The criticism of biting economic hardship under the present Akufo-Addo-led government of the New Patriotic Party (NPP) must be taken in good faith by Jubilee House. At the same time, however, those party insiders criticizing the government need to also bear in mind that such criticism also prevailed under the John Agyekum-Kufuor-led government of the New Patriotic Party, which ruled the country from January 2001 to January 2009 (See “I am NPP; But ‘Disappointing Akufo-Addo’ Sinking Ghana – KNUST Lecturer” MyNewsGh.com / Ghanaweb.com 9/19/18). How else did the former President come to earn the sobriquet or nickname of “Me Dofo Adaadaa Me” (or “My Beloved/Lover Has Deceived Me”)? The fact of the matter is that President Addo Dankwa Akufo-Addo is not faring or doing any worse than former President Agyekum-Kufuor did, especially when one also reckons the meanspirited sorts of stumbling blocks put in the course of his path towards the Jubilee-Flagstaff House by the infamous diarchy of Messrs. Agyekum-Kufuor and Kwadwo Mpiani, as well as the equally infamous extant cabal at the NPP’s Kokomlemle Party Headquarters.

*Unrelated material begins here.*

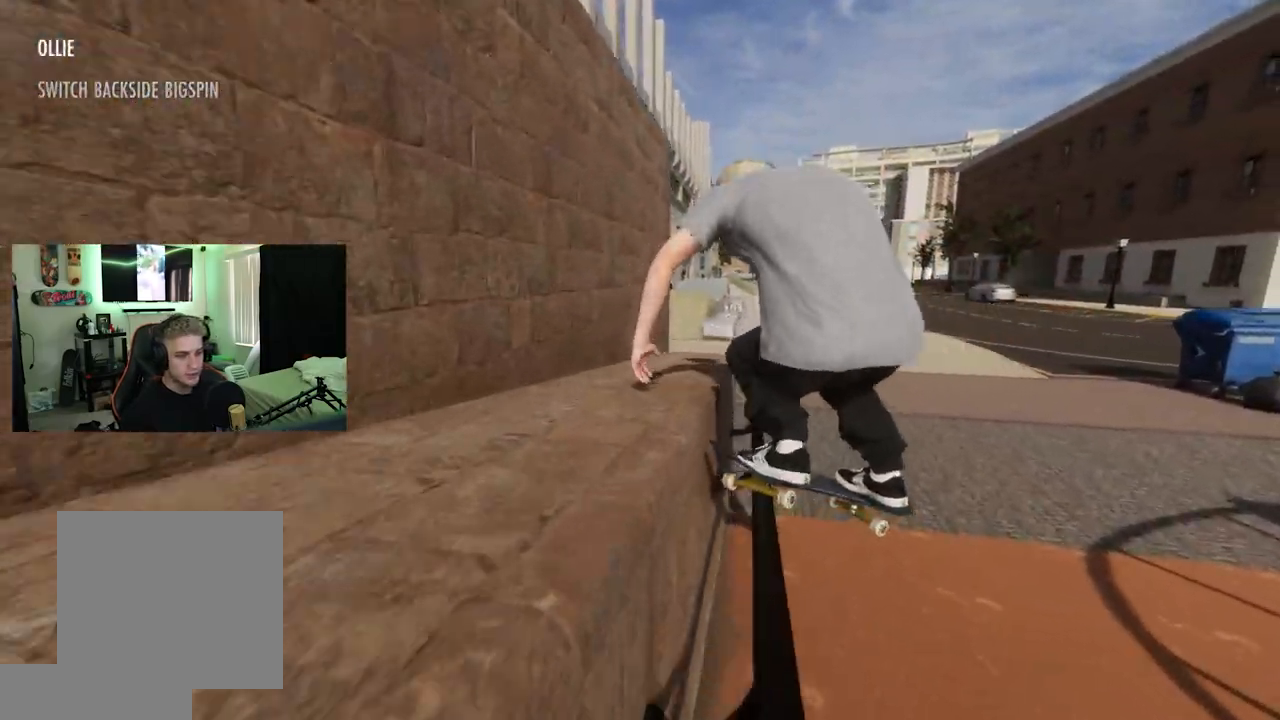
{"buttons": ["L2"], "left_stick": "center", "right_stick": "center", "events": [[183, "left_stick", "down"], [217, "right_stick", "center"], [333, "left_stick", "center"], [367, "right_stick", "up-right"], [417, "L2", "down"], [450, "right_stick", "center"]]}
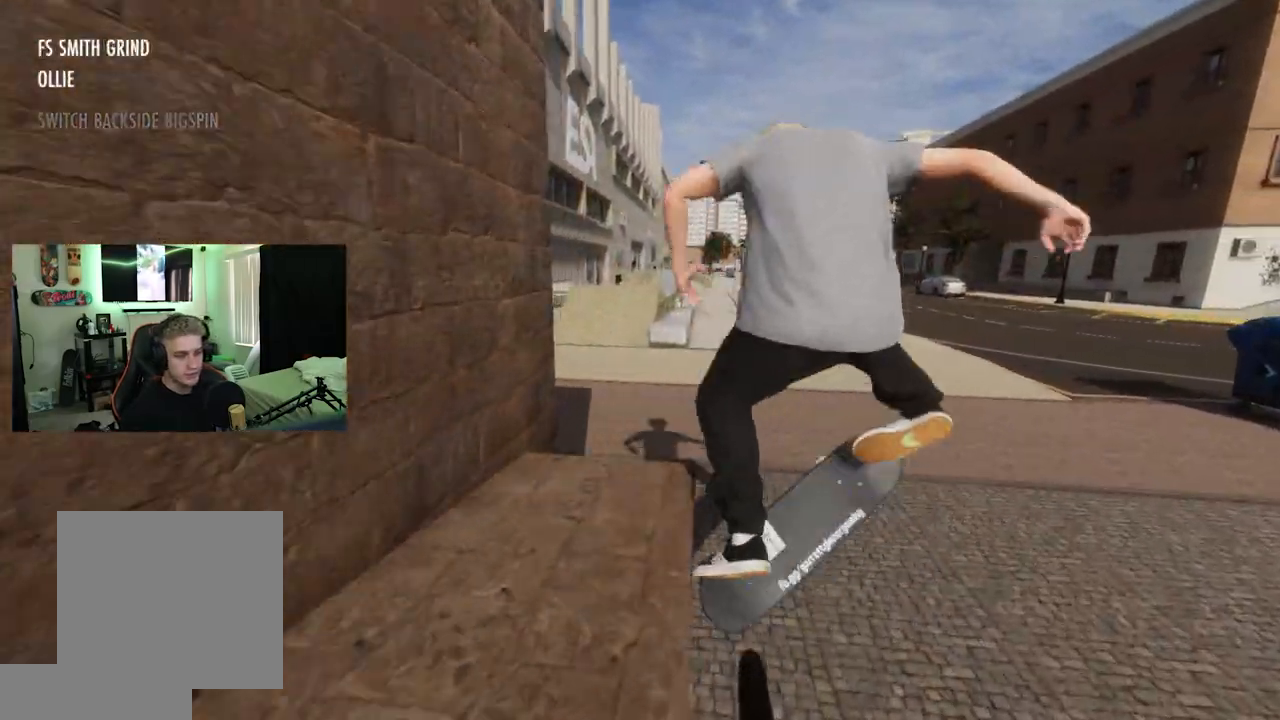
{"buttons": [], "left_stick": "center", "right_stick": "center", "events": [[67, "L2", "up"], [284, "L3", "down"], [284, "R3", "down"], [301, "left_stick", "down"], [367, "L3", "up"], [367, "R3", "up"], [367, "left_stick", "center"]]}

Dr. Otchere Addai-Mensah, described as Head of the Medical Laboratory Department at the Kwame Nkrumah University of Science and Technology (KNUST), and a staunch NPP member, is absolutely right to let Nana Addo Dankwa Akufo-Addo in on the prevailing dismal economic conditions in the country. But it would be even more progressive and constructive, if Dr. Addai-Mensah also suggested some practically feasible measures that the present government could take to stem the rising tide of economic hardship in the country. In other words, this internal critic needs to equally bear in mind the fact that Nana Akufo-Addo inherited a virtually bankrupt national economy with a mountain of largely theft-created debts nearly three times as high as Mount Everest, as it were; and that magnitude of bankruptcy, of course, included the deliberately determined decision by former President John Dramani Mahama and his ministerial lieutenants to divert funding specifically meant for the sustenance of the Kufuor-fangled National Health Insurance Scheme (NHIS). I am here, of course, alluding to the infamous Sylvester Mensah Affair.

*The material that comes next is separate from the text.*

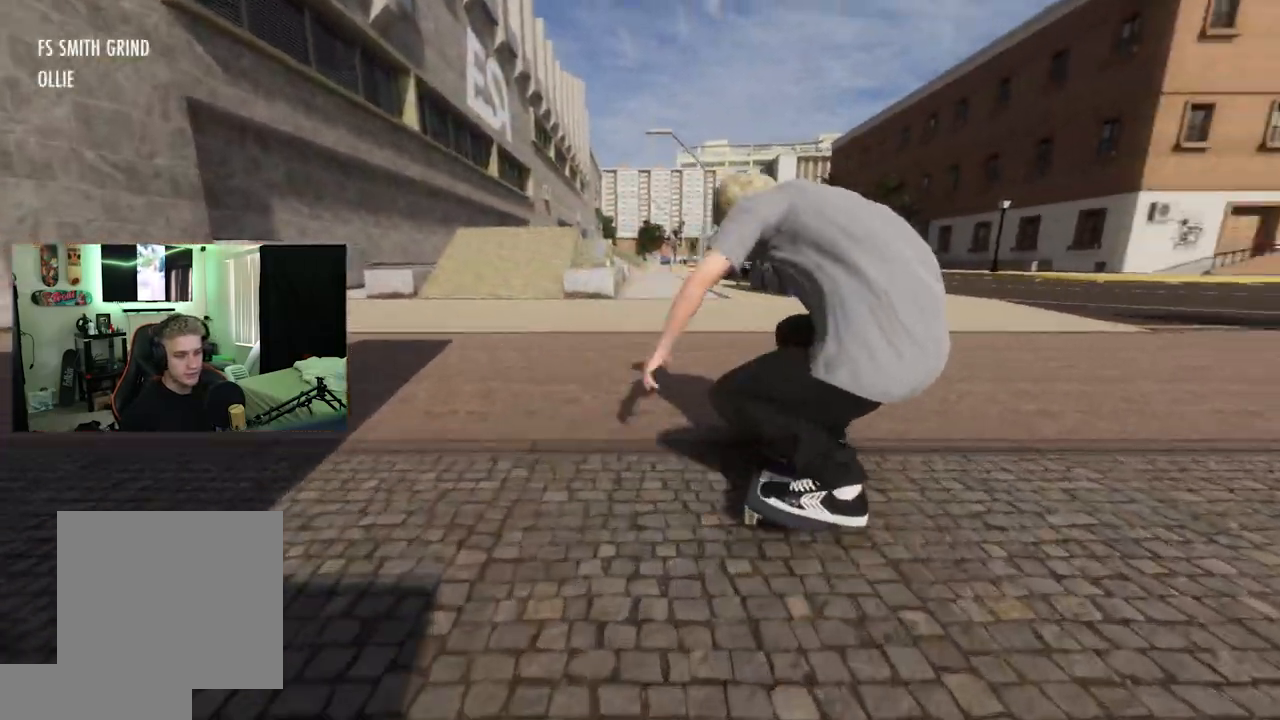
{"buttons": ["L2"], "left_stick": "center", "right_stick": "center", "events": [[450, "L2", "down"]]}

You see, Nana Akufo-Addo could have chosen to abandon President Kufuor’s signature National Health Insurance Scheme legacy and concentrated on his equally signal fee-free Senior High School Policy Initiative, instead. Indeed, I have personally suggested that President Akufo-Addo would do the economy and the country greater good by concentrating considerable efforts and resources on the construction of silage or warehouse facilities and making sure that enough foodstuffs or staple agricultural products are stored during the bumper-harvest seasons in order to ensure the stability of market prices for these goods or food items during the lean season. But, of course, we are also, all of us, well aware of the fact that the prices of staple-food items, both locally produced and imported, have a lot to do with fuel and energy costs. Which means that the President and his economic and policy advisers would do well to focus a remarkable amount of their attention on the food-production and fuel markets. Of course, the equally high rate of unemployment would also need to be taken good care of.
At any rate, Dr. Addai-Mensah’s reportedly flat refusal to accept the crucial post of Chief Executive Officer of the Ghana Standards Authority (GSA) may also be part of the problem that he is reported to be desperately and “passionately” and, perhaps, even bitterly complaining about. Which may be that the President may have run acutely short of some of the most talented and dedicated members of his party, who prefer to comfortably sit on the sidelines and cynically complain at the top of their voices and lungs about all that is wrong with the governance conduct of the present Administration. I am also glad that like Mr. Kennedy Ohene Agyapong, the firebrand Assin-Central NPP-MP, Dr. Addai-Mensah chooses not to tread the inglorious path of sycophancy. Unfortunately, however, sitting duck and shooting one’s mouth from the bleachers or popular stand, while not a bad choice in of itself, may also not necessarily be the most effective method of moving the country’s development and prosperity agenda forward at the most desirable or conducive pace.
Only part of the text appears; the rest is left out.